И тут я стал засыпать, но это был не совсем настоящий сон. Это было где-то между сном и явью, и в какой-то момент я услышал, что я говорю, говорю какую-то ерунду, и очень быстро. То, что я говорил, звучало как келхэмвньюаркекелхэмвньюаркекелхэмвньюарке. В любом случае глупость полная, потому что Келхэм не в Ньюарке, а в двух милях от него, там, где погиб Отец. Только вот голос мой становился всё громче, но несмотря на то, что я себя слышал, остановиться я не мог из-за того, что не до конца проснулся. Тогда я услышал оглушительный хохот, это был Доминик, и я проснулся. Мне стало страшно от того, что он слышал и стал повторять келхэмвньюаркекелхэмвньюаркекелхэмвньюарке, и потом остальные мальчики засмеялись в темноте, и во всей ВСЕЛЕННОЙ не осталось ничего, кроме этого смеха.
– Шлем психованный, совсем двинулся, – сказал Доминик.
– Псих, псих, псих, – подхватил Джордан.
Но это был ещё не конец.

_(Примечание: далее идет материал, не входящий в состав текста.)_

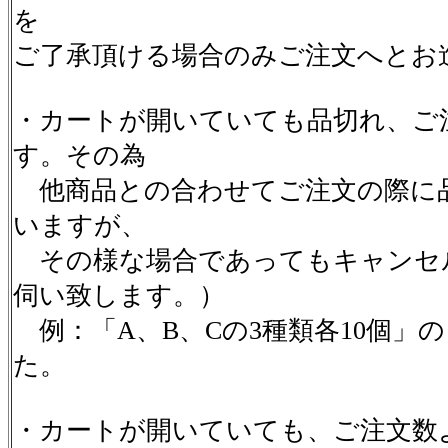
を
ご了承頂ける場合のみご注文へとお
・カートが開いていても品切れ、ご
す。その為
他商品との合わせてご注文の際に
いますが、
その様な場合であってもキャンセ
伺い致します。）
例：「A、B、Cの3種類各10個」
た。
・カートが開いていても、ご注文数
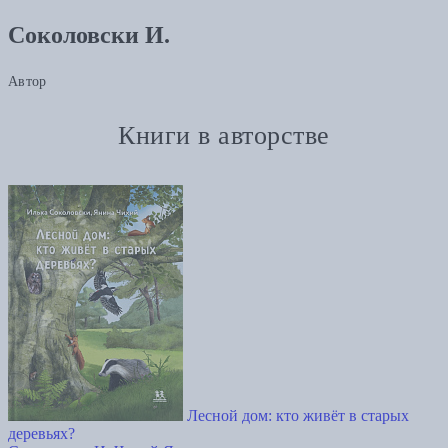
Соколовски И.
Автор
Книги в авторстве
Лесной дом: кто живёт в старых
деревьях?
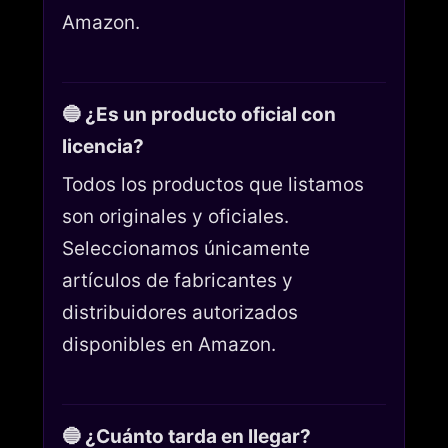
Amazon.
🔵 ¿Es un producto oficial con
licencia?
Todos los productos que listamos
son originales y oficiales.
Seleccionamos únicamente
artículos de fabricantes y
distribuidores autorizados
disponibles en Amazon.
🔵 ¿Cuánto tarda en llegar?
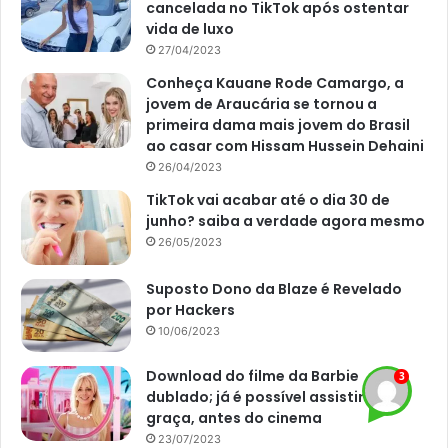
cancelada no TikTok após ostentar
Nos últimos dias, também se cogitou a participação de
vida de luxo
artistas que já ficaram confinados na casa em outras
27/04/2023
possibilidades. Entretanto, isso não vai acontecer.
Conheça Kauane Rode Camargo, a
jovem de Araucária se tornou a
E quem garantiu isso foi o próprio diretor-geral do Big
primeira dama mais jovem do Brasil
Brother, Boninho. De acordo com ele, ninguém que tenha
ao casar com Hissam Hussein Dehaini
26/04/2023
participado do BBB ou qualquer outro reality show vai
participar da edição de 2024.
TikTok vai acabar até o dia 30 de
junho? saiba a verdade agora mesmo
26/05/2023
Por enquanto, o programa ainda não teve os nomes
confirmados para a disputa, até porque ainda está muito
Suposto Dono da Blaze é Revelado
cedo. Contudo, nos próximos meses, a Globo já vai
por Hackers
anunciar quem serão os participantes da próxima edição
10/06/2023
do BBB, que começou no ano de 2002.
Download do filme da Barbie
dublado; já é possível assistir de
graça, antes do cinema
23/07/2023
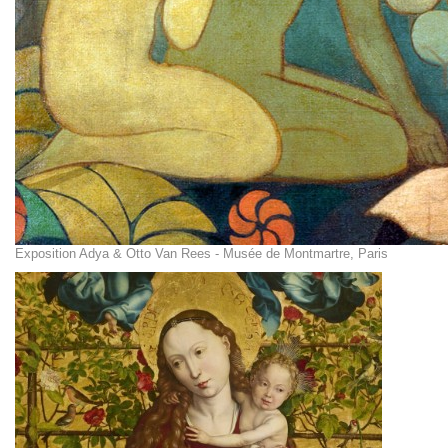
Exposition Adya & Otto Van Rees - Musée de Montmartre, Paris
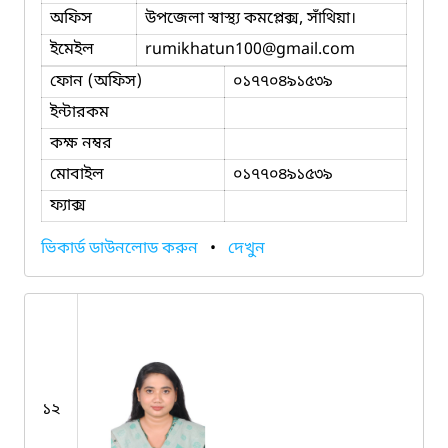
অফিস
উপজেলা স্বাস্থ্য কমপ্লেক্স, সাঁথিয়া।
ইমেইল
rumikhatun100
@gmail.com
ফোন (অফিস)
০১৭৭০৪৯১৫৩৯
ইন্টারকম
কক্ষ নম্বর
মোবাইল
০১৭৭০৪৯১৫৩৯
ফ্যাক্স
ভিকার্ড ডাউনলোড করুন
•
দেখুন
১২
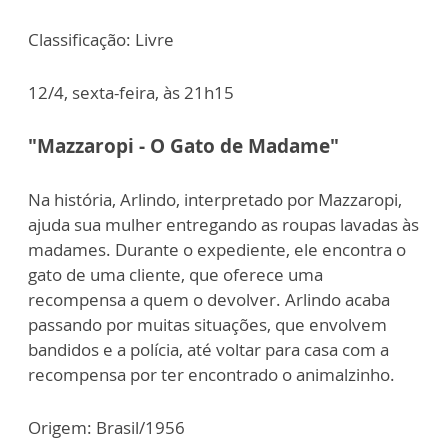
Classificação: Livre
12/4, sexta-feira, às 21h15
"Mazzaropi - O Gato de Madame"
Na história, Arlindo, interpretado por Mazzaropi,
ajuda sua mulher entregando as roupas lavadas às
madames. Durante o expediente, ele encontra o
gato de uma cliente, que oferece uma
recompensa a quem o devolver. Arlindo acaba
passando por muitas situações, que envolvem
bandidos e a polícia, até voltar para casa com a
recompensa por ter encontrado o animalzinho.
Origem: Brasil/1956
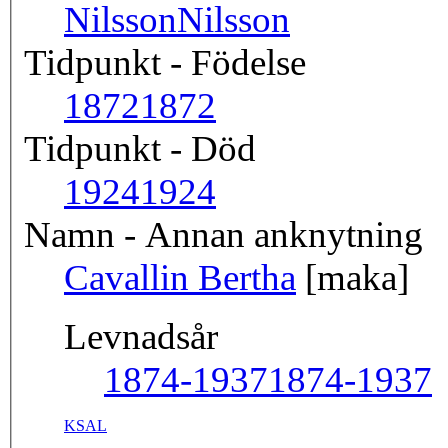
Nilsson
Nilsson
Tidpunkt - Födelse
1872
1872
Tidpunkt - Död
1924
1924
Namn - Annan anknytning
Cavallin Bertha
[maka]
Levnadsår
1874-1937
1874-1937
KSAL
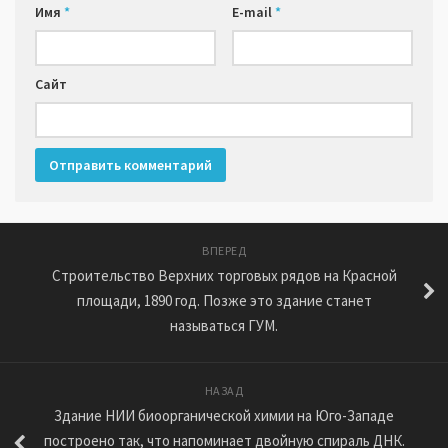
Имя
*
E-mail
*
Сайт
ВПЕРЕД
Строительство Верхних торговых рядов на Красной
площади, 1890 год. Позже это здание станет
называться ГУМ.
НАЗАД
Здание НИИ биоорганической химии на Юго-Западе
построено так, что напоминает двойную спираль ДНК.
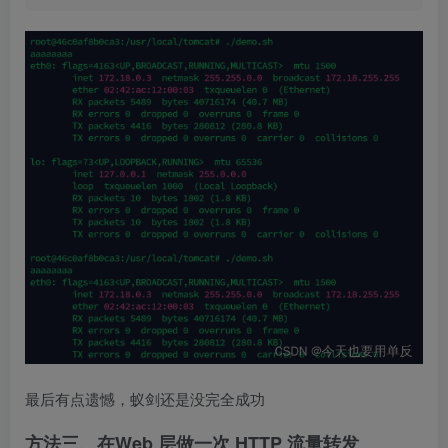
最后有点遗憾，蚁剑还是没完全成功
方法三、在Web 层做一次 HTTP 流量转发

Мои веки тяжелели, даже когда мозг лихорадочно соображал. Я снова провалился в сон, в плохой сон, в кошмар, и я не помню, о чём он был. Когда я проснулся, я стоял на деревянном полу, окно было разбито, на моих руках была кровь, я что-то орал, и свет был включён, и Мистер Розен держал меня за плечи и говорил:
– Филип, всё хорошо, успокойся.
Я оглядел лица вокруг, и у всех были испуганные глаза, даже у Доминика. Эти глаза множились и множились у меня внутри, ноги ослабли, и я рухнул на пол, и снова наступила темнота.
На следующий день Миссис Фелл спросила, хочу ли я вернуться домой. Она сказала, что звонила Маме, она волнуется, но решение оставила за мной и Миссис Фелл.
– Мама хочет, чтоб я вернулся домой? – спросил я.
Миссис Фелл подняла свои прекрасные глаза и сказала нежным, как пёрышко, голосом:
– Она сказала, что, если ты хочешь домой, поезжай.
Мне до конца не было понятно, хотела ли Мама, чтобы я вернулся, или нет.
– Тебе не придётся спать в конюшне сегодня. Ты можешь ночевать в другом корпусе с Мистером Розеном, – сказала Миссис Фелл.
Я думал об этом предложении, думал о том, что случилось бы, если бы я вернулся домой и пошёл в школу. А ещё я думал о римских легионерах, служивших двадцать пять лет без возможности вернуться домой. Я посмотрел на свою руку в пластыре с двумя коричневыми пятнами крови, как будто это были чьи-то глаза, и вспомнил, что Призрак Отца велел вести себя как обычно.